**Fragmento**
# fuente regulada con zener con tres salidas



## alecita06 (Feb 29, 2008)

hola, soy principiante en esto publique mi duda en este apartado porq e sobre fuentes, aunque es sencillo.

tengo q diseñar una fuente  que tenga las siguientes salidas para las cargas correspondientes:
+15 v para 75 ohm
-6,2V para 56 ohm-13,2 para 62 ohm
las salidas deben tener un riple meonor o igual 1,2% .
necesito saber que transformador usar, capacitores, resistencias limitadoras y zeners.
yo diseñe un circuito pero no estoy segura.
para los diodos rectificadores puedo usar la primera aproximacion y puedo no tener en cuenta las resistencias dinamicas de los zeners.
la entrada al transformador es 220V 50Hz.

el circuito q diseñe esta en el archivo adjunto.

cuando tengo dos zener en serie, con VPI de 10 uno y de 5 el segundo por ejemplo, ¿  la tension q llega al segundo es Vcc - 10 v(VPI del primer zener)?

gracias.


----------



## alecita06 (Feb 29, 2008)

hola soy quien mando este nuevo tema... vi que varios lo leyeron, si no pueden responder entera mi pregunta... cualquier tipo de aporte me sirviria mucho. al menos necesito saber que pasa con los zener en serie.


----------



## El nombre (Feb 29, 2008)

hola!

En una fuente de 1 amperio sin transformador publicada en este foro te explica como calcularlo. 
Hay un apartado que dice "BUSCAR" en el foro. USALO!


----------



## alecita06 (Feb 29, 2008)

gracias por el dato, pero necesitaba respuestas mas concretas de verdad. no es q no quiera buscar o no haya buscado.


----------



## Fogonazo (Mar 1, 2008)

Aqui tienes un esquema general de como es una fuente con diodo zenner y transistor.

Posee una entrada de 24 V y una salida de 9.3V (Los 9.3 V tu los puedes cambiar a gusto, con solo cambiar el zenner) 

R2 es la simulacion de tu consumo, que en este caso es de casi 1 A
C2 y C3 son capacitores de filtro de salida para evitar oscilaciones e inestabilidades
C1 es el filtro de entrada para minimizar el rizado de la fuente
T1 es el transistor que regula la tension y la capacidad de corriente debe ser acorde a tu consumo
El Zenner de 10 V es el que da la referencia de tension y debe ser de 0,7 V mas que la tension deseada (Por la caida sobre el transistor)

El componente mas importante del esquema es *R1*

Si es de valor demasiado bajo, ante una ausencia de carga, deriva demasiada corriente al zenner y lo puede recalentar y/o quemar.

Si es de valor demasiado alto, no polariza correctamente al transistor y con una carga de corriente relativamente alta, ya no lo polariza suficientemente y la tension de salida se cae.

**Consigna A**
Convierte en una lista breve el párrafo del fragmento que empieza con "R2 es la simulacion de tu consumo", conservando sus datos principales.
El fragmento y los registros no guardan relación entre sí.

**Datos proporcionados**

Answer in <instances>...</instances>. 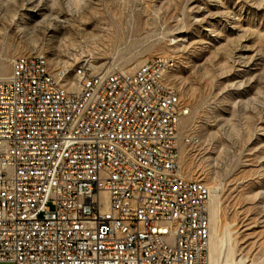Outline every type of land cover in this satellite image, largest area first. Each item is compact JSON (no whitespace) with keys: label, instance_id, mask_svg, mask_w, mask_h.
<instances>
[{"label":"built area","instance_id":"1","mask_svg":"<svg viewBox=\"0 0 264 264\" xmlns=\"http://www.w3.org/2000/svg\"><path fill=\"white\" fill-rule=\"evenodd\" d=\"M166 67L11 61L0 80V264H208L209 191L181 168L188 112Z\"/></svg>","mask_w":264,"mask_h":264},{"label":"rangeland","instance_id":"2","mask_svg":"<svg viewBox=\"0 0 264 264\" xmlns=\"http://www.w3.org/2000/svg\"><path fill=\"white\" fill-rule=\"evenodd\" d=\"M27 55L54 72L173 60L181 168L208 188L223 250L264 264V0H0V78Z\"/></svg>","mask_w":264,"mask_h":264},{"label":"bare ground","instance_id":"3","mask_svg":"<svg viewBox=\"0 0 264 264\" xmlns=\"http://www.w3.org/2000/svg\"><path fill=\"white\" fill-rule=\"evenodd\" d=\"M27 10L29 12L40 11L39 9L37 10L36 7H32ZM41 63L43 65H46L42 57H41ZM135 69L136 68L133 67L132 69L128 70V72L134 71ZM172 69L173 67L165 68V77H168V75H170L169 73H171ZM4 73H6V70L0 69V75H4ZM3 79L5 78H0V80H3ZM62 89H72V82H62ZM170 91L174 95H178L176 89L173 86H170ZM209 223H210L209 225L210 234H209V247H208V264H245V260L243 258L237 259L234 257V252H233L234 246L231 247L229 244H227L228 246L226 245L227 246L226 249L223 250L225 243L226 242L229 243L228 241L230 240V237L226 233H224V235L221 237L217 235L216 210H215V207L212 205V203H210Z\"/></svg>","mask_w":264,"mask_h":264}]
</instances>
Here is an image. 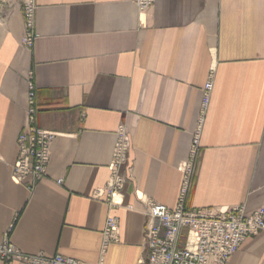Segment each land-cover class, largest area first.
I'll return each mask as SVG.
<instances>
[{
    "label": "crops",
    "instance_id": "0c3cea01",
    "mask_svg": "<svg viewBox=\"0 0 264 264\" xmlns=\"http://www.w3.org/2000/svg\"><path fill=\"white\" fill-rule=\"evenodd\" d=\"M0 19V242L29 254L100 259L109 216L119 242L103 264H140L147 201L173 209L202 90H213L187 208L250 214L264 206V0H36L31 49L21 46L16 7ZM37 126L59 134L47 177L14 183L16 139L25 125L27 76ZM131 139L130 181L113 203L95 197L109 182L115 131ZM62 180L61 184L57 181ZM0 264H22L18 262ZM226 264H264V232Z\"/></svg>",
    "mask_w": 264,
    "mask_h": 264
},
{
    "label": "built area",
    "instance_id": "2783aa9c",
    "mask_svg": "<svg viewBox=\"0 0 264 264\" xmlns=\"http://www.w3.org/2000/svg\"><path fill=\"white\" fill-rule=\"evenodd\" d=\"M138 11L150 9L155 0H129ZM18 8L23 17L20 44L31 49L37 39L35 33L36 0H0V19L4 11ZM27 97L25 125L16 139V158L11 167L14 183L32 190L47 177L51 160V145L59 135L37 126L36 87L32 73L26 79ZM213 90V74L210 73L202 90L196 124L192 132L188 157L179 165L181 182L177 203L173 209L153 201H147L143 230L145 259L140 264H226L250 236L264 232V206L246 213L244 205L230 209L187 208L186 200L191 190L200 151V138ZM132 149L130 135L125 125L115 131V141L108 165L109 182L105 189L97 190L95 197L104 198L110 204L130 181L132 165L129 153ZM62 180L57 181L61 184ZM119 242V221L109 216L102 231L100 259L109 245ZM0 262L22 264H87L62 255L47 257L29 254L18 249L9 233L0 242Z\"/></svg>",
    "mask_w": 264,
    "mask_h": 264
}]
</instances>
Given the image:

**Consigna B**
Cuenta cuántas líneas de los registros contienen la cadena "built" y responde solo con el número.

**Respuesta A**
- R2: simula el consumo, que en este caso es de casi 1 A.
- C2 y C3: capacitores de filtro de salida que evitan oscilaciones e inestabilidades.
- C1: filtro de entrada que minimiza el rizado de la fuente.
- T1: transistor que regula la tensión; su capacidad de corriente debe ser acorde al consumo.
- Zener de 10 V: da la referencia de tensión y debe superar en 0,7 V la tensión deseada, por la caída sobre el transistor.

**Respuesta B**
2